Brooks, Suskin wrote, wondered: What would happen if someone tried to produce an intentionally bad musical?
"The Producers" was the result. The film, now considered a classic, won Brooks an Oscar for his screenplay.
Still, it took him almost 40 years to get back to Broadway -- and he almost didn't. It took a fistful of calls from Hollywood mogul David Geffen, who wanted to produce, to convince him "The Producers" could be a Broadway musical.
'A love letter to Broadway'
Once Brooks agreed, things started falling into place.
First, he needed a composer. The renowned Jerry Herman had been slated to write the score, but -- as Brooks noted in an article in the April 15 New York Times -- Herman told Brooks he should write the songs himself. Brooks got a hand from friend Thomas Meehan, who co-wrote the book, and arranger Glen Kelly.
Tony Award-winning choreographer and director Susan Stroman signed on to helm the show, and two of the top musical theater actors in the country -- Nathan Lane and Matthew Broderick -- jumped in to play Bialystock and Bloom.
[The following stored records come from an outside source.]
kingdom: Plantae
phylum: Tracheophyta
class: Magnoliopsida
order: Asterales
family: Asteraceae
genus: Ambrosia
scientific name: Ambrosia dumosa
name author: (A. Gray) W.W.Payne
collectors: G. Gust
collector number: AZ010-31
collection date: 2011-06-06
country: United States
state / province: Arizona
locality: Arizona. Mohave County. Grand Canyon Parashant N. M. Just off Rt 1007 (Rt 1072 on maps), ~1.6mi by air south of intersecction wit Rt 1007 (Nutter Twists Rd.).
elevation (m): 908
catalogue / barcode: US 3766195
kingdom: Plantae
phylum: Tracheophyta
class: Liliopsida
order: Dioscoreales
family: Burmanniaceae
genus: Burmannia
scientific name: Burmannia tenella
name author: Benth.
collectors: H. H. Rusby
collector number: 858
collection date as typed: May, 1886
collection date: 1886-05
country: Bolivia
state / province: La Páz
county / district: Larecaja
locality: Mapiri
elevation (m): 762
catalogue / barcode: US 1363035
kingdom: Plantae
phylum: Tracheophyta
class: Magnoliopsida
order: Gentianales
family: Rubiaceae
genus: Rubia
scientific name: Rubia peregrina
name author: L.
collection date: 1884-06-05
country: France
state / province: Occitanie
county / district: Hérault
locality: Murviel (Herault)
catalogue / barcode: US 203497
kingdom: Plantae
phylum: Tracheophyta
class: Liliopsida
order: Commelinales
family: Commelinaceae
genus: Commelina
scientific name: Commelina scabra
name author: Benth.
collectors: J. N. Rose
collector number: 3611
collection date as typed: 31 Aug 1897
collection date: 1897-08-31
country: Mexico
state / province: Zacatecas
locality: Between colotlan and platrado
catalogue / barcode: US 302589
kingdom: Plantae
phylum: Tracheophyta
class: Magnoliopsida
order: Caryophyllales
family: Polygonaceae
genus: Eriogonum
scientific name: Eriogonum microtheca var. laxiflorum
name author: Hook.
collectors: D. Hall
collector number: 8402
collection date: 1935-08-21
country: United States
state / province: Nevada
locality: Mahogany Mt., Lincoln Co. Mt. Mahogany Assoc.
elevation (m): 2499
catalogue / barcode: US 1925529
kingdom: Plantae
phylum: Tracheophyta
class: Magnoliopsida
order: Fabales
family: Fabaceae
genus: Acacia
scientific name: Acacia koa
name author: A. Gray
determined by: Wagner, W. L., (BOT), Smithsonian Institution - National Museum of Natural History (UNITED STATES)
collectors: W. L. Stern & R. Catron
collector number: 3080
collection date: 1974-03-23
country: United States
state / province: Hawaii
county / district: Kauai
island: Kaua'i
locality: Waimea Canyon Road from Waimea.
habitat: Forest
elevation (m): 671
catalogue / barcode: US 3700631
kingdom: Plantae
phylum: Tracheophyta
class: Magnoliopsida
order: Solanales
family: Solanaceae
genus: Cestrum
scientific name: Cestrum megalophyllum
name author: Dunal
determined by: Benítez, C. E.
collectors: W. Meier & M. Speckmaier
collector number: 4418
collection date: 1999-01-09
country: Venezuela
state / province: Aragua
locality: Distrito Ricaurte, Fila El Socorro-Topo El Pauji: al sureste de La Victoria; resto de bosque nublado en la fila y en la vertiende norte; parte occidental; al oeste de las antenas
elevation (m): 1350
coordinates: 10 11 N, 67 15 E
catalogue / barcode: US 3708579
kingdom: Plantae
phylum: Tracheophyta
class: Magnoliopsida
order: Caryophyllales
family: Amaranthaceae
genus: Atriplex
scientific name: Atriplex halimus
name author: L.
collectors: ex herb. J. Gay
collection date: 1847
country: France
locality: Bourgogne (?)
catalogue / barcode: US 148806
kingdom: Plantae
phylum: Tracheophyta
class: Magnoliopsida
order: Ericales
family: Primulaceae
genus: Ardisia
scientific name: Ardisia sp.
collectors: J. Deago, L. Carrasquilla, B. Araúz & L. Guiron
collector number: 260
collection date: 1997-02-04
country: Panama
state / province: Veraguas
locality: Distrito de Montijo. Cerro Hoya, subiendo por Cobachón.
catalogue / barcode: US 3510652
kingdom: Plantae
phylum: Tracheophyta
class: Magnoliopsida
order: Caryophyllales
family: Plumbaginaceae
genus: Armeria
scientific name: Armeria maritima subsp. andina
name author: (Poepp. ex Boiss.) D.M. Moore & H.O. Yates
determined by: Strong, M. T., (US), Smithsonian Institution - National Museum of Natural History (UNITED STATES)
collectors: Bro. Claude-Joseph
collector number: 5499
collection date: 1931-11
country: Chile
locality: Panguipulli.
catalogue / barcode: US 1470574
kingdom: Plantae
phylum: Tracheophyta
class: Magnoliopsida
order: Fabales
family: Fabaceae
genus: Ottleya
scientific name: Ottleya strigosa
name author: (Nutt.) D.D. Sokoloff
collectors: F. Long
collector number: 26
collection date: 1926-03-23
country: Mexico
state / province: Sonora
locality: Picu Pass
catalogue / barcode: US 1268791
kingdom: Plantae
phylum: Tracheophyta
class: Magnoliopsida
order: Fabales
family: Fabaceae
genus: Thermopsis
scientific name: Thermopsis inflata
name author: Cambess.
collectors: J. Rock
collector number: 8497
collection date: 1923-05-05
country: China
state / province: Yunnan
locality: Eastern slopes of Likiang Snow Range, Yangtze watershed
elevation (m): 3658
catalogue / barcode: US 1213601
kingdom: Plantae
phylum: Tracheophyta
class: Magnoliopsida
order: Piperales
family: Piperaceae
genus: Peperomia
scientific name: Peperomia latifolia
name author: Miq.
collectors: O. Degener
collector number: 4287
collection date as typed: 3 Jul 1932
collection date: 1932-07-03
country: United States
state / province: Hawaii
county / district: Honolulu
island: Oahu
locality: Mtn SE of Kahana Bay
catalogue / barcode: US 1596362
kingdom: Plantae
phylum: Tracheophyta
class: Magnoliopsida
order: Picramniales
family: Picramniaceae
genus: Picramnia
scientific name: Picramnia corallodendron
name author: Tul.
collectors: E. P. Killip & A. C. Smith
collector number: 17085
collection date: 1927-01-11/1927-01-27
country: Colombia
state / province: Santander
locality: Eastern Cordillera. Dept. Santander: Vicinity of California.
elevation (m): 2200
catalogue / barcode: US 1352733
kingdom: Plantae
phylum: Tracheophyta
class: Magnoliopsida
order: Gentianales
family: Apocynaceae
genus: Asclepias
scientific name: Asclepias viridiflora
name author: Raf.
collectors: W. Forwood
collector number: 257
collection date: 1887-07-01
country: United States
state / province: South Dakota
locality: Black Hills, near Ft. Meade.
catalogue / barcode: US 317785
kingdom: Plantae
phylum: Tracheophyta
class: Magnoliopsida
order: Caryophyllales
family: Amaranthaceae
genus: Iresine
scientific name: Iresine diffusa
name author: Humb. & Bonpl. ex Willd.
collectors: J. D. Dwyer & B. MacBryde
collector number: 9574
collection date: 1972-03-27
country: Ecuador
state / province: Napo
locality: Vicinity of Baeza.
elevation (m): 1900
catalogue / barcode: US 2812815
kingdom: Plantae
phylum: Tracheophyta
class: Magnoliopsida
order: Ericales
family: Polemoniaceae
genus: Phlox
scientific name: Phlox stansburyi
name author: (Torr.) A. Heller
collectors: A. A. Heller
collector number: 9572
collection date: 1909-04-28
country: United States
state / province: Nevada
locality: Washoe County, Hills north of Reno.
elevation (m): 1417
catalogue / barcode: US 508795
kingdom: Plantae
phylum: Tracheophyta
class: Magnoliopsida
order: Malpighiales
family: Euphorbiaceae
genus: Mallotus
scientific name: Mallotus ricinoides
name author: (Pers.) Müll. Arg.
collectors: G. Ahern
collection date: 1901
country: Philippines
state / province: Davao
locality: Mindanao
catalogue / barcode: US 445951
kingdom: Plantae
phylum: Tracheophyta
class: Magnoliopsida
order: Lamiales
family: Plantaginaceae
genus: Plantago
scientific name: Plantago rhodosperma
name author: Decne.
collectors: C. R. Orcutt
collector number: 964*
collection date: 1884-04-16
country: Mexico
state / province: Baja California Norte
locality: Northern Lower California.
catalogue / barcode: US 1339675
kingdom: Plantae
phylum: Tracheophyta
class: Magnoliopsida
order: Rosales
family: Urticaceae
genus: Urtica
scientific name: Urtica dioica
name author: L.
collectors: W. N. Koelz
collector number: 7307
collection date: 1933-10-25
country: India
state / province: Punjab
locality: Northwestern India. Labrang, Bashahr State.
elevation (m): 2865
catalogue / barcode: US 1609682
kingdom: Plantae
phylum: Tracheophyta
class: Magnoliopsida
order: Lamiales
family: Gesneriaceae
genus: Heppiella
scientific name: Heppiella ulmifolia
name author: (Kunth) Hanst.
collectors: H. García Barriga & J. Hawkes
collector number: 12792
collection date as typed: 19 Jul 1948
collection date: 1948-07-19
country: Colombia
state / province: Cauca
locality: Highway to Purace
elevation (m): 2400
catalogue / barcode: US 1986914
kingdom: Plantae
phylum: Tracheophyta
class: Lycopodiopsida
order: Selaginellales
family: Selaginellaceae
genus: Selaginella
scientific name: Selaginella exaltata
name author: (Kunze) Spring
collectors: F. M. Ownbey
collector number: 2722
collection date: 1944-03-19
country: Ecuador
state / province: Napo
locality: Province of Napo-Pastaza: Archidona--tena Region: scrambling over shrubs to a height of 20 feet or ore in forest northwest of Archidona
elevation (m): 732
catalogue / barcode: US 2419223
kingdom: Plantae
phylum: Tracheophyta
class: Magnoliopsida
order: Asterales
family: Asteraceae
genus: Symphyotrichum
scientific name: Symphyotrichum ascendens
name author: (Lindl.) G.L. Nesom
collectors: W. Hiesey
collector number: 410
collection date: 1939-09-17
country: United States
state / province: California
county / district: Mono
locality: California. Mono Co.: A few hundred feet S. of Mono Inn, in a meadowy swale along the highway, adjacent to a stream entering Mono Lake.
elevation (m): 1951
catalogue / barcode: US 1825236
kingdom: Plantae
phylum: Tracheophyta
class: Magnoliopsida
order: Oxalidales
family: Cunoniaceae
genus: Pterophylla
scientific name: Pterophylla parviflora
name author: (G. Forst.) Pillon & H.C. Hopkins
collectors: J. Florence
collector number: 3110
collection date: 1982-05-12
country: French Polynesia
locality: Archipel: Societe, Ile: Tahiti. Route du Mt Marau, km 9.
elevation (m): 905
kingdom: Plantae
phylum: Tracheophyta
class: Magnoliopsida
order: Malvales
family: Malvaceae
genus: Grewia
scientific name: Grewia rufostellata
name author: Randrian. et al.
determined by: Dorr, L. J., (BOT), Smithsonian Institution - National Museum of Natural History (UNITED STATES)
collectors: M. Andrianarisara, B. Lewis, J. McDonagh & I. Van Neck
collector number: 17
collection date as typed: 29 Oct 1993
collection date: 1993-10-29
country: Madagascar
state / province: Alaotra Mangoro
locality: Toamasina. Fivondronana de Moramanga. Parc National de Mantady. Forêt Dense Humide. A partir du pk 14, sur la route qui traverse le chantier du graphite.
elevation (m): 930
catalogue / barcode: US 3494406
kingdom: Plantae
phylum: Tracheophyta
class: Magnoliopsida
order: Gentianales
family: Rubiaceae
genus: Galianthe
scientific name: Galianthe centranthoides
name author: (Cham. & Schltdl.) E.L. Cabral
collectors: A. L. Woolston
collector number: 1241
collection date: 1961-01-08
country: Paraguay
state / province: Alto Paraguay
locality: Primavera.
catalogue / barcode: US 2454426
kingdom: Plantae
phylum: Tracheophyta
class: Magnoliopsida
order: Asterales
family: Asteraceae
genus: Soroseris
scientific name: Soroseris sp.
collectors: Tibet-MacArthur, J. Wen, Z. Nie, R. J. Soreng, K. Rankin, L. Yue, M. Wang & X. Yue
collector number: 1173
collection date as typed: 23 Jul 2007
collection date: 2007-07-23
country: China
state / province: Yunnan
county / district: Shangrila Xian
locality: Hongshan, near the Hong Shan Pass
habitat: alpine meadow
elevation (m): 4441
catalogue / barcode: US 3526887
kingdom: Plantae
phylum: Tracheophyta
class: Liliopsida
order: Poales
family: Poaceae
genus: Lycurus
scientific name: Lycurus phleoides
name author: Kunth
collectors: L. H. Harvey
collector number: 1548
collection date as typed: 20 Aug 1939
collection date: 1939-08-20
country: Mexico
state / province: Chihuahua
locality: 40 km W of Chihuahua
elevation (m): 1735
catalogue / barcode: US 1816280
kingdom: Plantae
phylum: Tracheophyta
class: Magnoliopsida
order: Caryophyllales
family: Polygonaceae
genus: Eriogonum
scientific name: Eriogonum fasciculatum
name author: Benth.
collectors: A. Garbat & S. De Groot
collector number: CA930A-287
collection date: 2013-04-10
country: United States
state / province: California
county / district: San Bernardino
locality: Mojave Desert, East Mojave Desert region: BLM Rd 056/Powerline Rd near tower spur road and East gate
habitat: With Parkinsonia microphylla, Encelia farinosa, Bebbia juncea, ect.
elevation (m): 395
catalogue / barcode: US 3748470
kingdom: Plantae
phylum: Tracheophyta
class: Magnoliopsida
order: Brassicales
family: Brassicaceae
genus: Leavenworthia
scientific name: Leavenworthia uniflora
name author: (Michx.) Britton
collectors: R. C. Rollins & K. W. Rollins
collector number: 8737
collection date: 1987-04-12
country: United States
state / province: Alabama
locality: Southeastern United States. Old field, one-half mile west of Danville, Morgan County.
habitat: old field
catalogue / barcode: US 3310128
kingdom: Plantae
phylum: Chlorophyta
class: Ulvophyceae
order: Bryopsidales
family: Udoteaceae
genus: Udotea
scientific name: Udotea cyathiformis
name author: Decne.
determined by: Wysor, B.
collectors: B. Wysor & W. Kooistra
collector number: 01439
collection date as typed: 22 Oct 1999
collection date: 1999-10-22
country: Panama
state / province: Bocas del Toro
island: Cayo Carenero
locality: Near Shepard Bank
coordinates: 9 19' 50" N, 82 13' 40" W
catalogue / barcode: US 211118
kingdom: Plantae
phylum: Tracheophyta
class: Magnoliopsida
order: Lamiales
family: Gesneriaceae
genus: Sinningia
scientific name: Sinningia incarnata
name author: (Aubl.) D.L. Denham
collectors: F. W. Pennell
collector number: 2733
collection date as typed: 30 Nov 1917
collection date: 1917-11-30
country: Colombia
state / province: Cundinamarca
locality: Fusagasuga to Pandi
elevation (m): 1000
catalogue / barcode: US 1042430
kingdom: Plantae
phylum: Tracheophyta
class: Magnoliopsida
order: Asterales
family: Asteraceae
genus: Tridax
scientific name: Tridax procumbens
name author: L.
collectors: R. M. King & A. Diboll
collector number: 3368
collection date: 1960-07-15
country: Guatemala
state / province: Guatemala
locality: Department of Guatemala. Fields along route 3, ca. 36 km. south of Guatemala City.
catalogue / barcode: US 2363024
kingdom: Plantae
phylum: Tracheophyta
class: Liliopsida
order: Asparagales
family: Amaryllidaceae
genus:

"I wouldn't have done this show without Nathan Lane, because he's God's gift to Broadway," says Brooks. "And Matthew's a surprising find -- I didn't know he could sing and dance."
(Brooks must have missed Broderick's Tony-winning performance in the 1995 revival of "How to Succeed in Business without Really Trying.")
The advance reviews have been raves, and the show is reportedly sold out well into the summer.
In "The Producers," Bialystock and Bloom's ruse is found out when their hoped-for flop, "Springtime for Hitler," becomes a huge hit. The Broadway "Producers" also looks like a huge hit, but Brooks, fortunately, probably doesn't need to worry that he'll end up like his dishonest protagonists.
"It's always been a love letter to Broadway, and now its time has come," says Brooks.